In fancy’s thought, I reign, a sovereign king,
Commanding worlds, and riches’ lavish ring.
I’ve sent monarchs on errands, and as God did stride,
Owned life’s bounty, nature’s beauty, side by side.
Raindrops from heaven, scents of loveliness, and fair,
Porcelain skin, all treasures beyond myth.
Yet, not today.
Alas, how frail men’s thoughts do seem,
How errant their desires, like will-o’-the-wisps’ wild gleam.
To break these chains, and find myself anew,
I’ll walk amidst the crowd, where passions do shine through.
In streets lined with wilted flowers, death’s own disguise,
I see suffering’s many names, and sorrow’s dark surmise.
A curse, once spared in pra’er, now mocks the air,
As gratitude on foolish lips do falter there.
Amidst grand homes, as beauty does enthrall,
Heaven’s promise hides hell’s despairing call.
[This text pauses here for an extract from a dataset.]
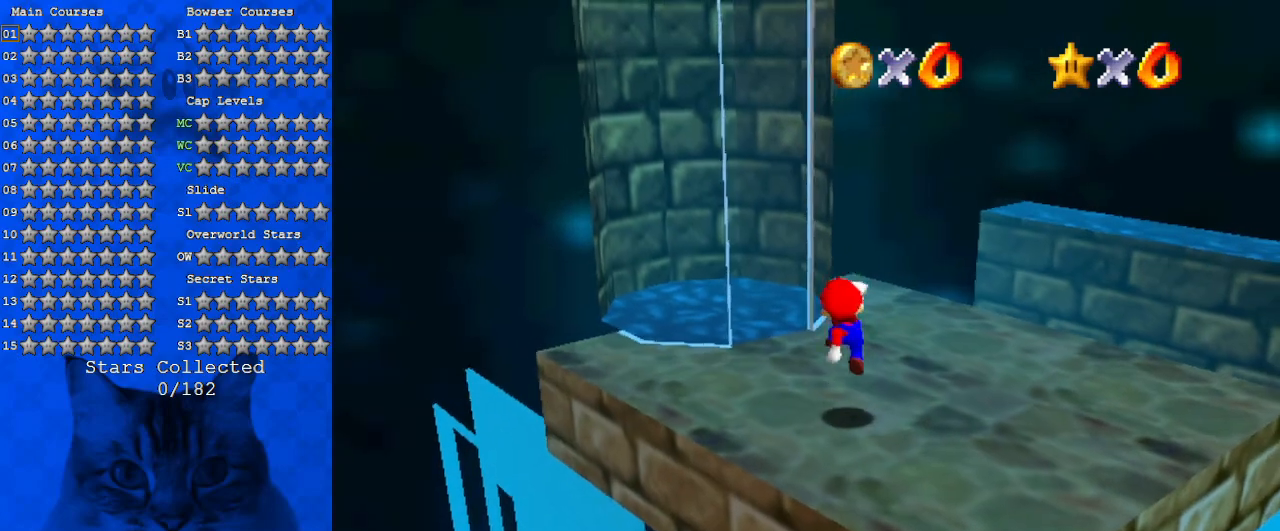
{"keys": [], "events": []}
Upon the poor’s heart, a cruel message encrypts:
“Yonder, yonder, thy desires, in yonder lies”
This is not where I come from,
where wealth’s excess does scorn,
The lowly, and the filth that they adorn.
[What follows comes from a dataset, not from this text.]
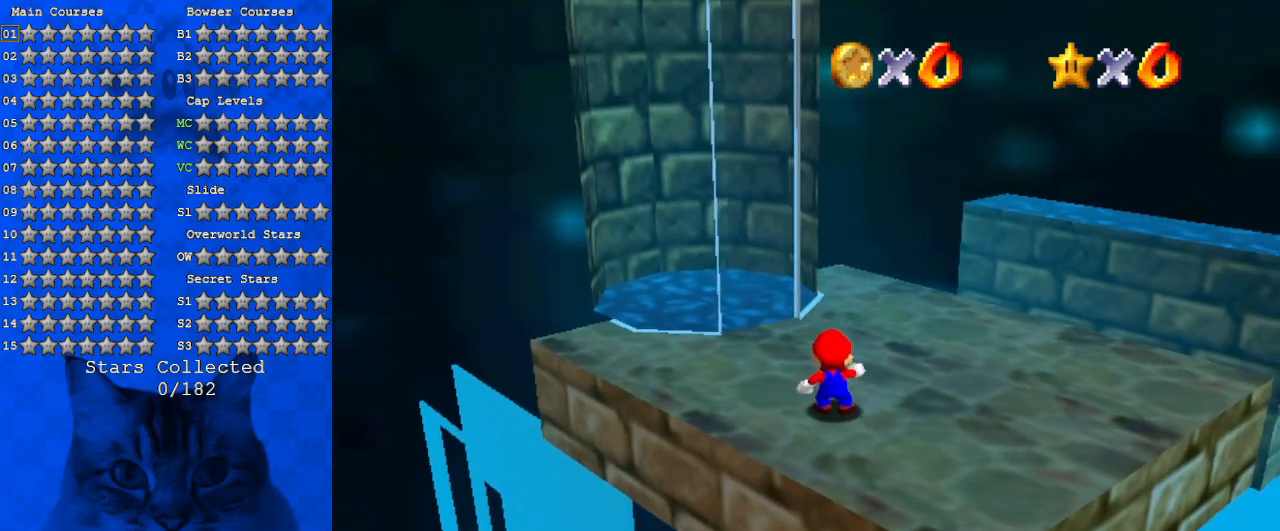
{"keys": [], "events": []}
I say, “How crippling is man’s cultural might?”
That beautiful souls, born of squalor, take delight.
I see those just as I am,
hunger laden and poor, mocking the breath of our activity, in competition for the first to die.
All is false, a pyramid of trash, and vain,
A chapter in the tome of worthless pain.
If I refrain and write with a tear,
My parchments know what ill is best captured in fear.
I’ll treasure the existence of my false desire, “in my thoughts, in my words, in what I’ve done & what I’ve failed to do, through my fault…”, in the prison of my imagination.
Obongofon Etuk is a Nigerian Poet and Pharmacist. He’s published on Brittle Paper, Pawners Paper, Spillwords Press, amongst others.